**Assignment:** The listing below should be printed exactly, though its pictures must not be.
Top of Data records
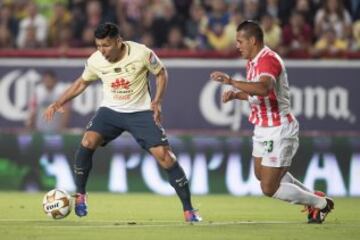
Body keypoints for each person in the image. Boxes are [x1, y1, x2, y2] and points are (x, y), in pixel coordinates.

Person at [43, 22, 201, 222]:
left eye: (106, 45)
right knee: (87, 142)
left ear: (119, 41)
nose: (102, 50)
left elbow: (161, 73)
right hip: (110, 111)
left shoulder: (141, 53)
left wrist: (157, 101)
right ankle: (81, 195)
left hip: (140, 112)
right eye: (98, 45)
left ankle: (189, 210)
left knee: (166, 156)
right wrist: (58, 103)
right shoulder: (95, 60)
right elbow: (82, 82)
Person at [210, 20, 334, 224]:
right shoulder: (252, 62)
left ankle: (320, 204)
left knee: (269, 187)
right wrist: (236, 95)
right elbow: (258, 96)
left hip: (279, 129)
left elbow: (264, 88)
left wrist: (231, 81)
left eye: (240, 41)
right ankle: (314, 197)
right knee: (261, 175)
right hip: (262, 129)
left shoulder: (268, 60)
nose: (237, 45)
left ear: (253, 40)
Bottom of Data records
**Completed exercise:**
Body keypoints for each person in the image. Boxes are [x1, y1, x2, y2] and points are (x, y), in pixel coordinates.

Person at [43, 22, 201, 222]:
left eye: (106, 45)
right knee: (87, 142)
left ear: (119, 41)
nose: (102, 50)
left elbow: (161, 73)
right hip: (110, 111)
left shoulder: (141, 53)
left wrist: (157, 101)
right ankle: (81, 195)
left hip: (140, 112)
right eye: (98, 45)
left ankle: (189, 210)
left knee: (166, 156)
right wrist: (58, 103)
right shoulder: (95, 60)
right elbow: (82, 82)
Person at [210, 20, 334, 224]:
right shoulder: (252, 62)
left ankle: (320, 204)
left knee: (269, 187)
right wrist: (236, 95)
right elbow: (258, 96)
left hip: (279, 129)
left elbow: (264, 88)
left wrist: (231, 81)
left eye: (240, 41)
right ankle: (314, 197)
right knee: (261, 175)
right hip: (262, 129)
left shoulder: (268, 60)
nose: (237, 45)
left ear: (253, 40)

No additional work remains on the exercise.